WORK TASK: Copy out the full set of records. Keep every word the same.

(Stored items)
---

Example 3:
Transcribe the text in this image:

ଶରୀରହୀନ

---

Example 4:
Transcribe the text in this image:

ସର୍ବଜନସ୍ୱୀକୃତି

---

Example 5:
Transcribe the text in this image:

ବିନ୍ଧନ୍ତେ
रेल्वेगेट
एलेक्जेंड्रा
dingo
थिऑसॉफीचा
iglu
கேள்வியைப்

SOLUTION TO THIS EXERCISE:
---

Example 3:
Transcribe the text in this image:

ଶରୀରହୀନ

---

Example 4:
Transcribe the text in this image:

ସର୍ବଜନସ୍ୱୀକୃତି

---

Example 5:
Transcribe the text in this image:

ବିନ୍ଧନ୍ତେ
रेल्वेगेट
एलेक्जेंड्रा
dingo
थिऑसॉफीचा
iglu
கேள்வியைப்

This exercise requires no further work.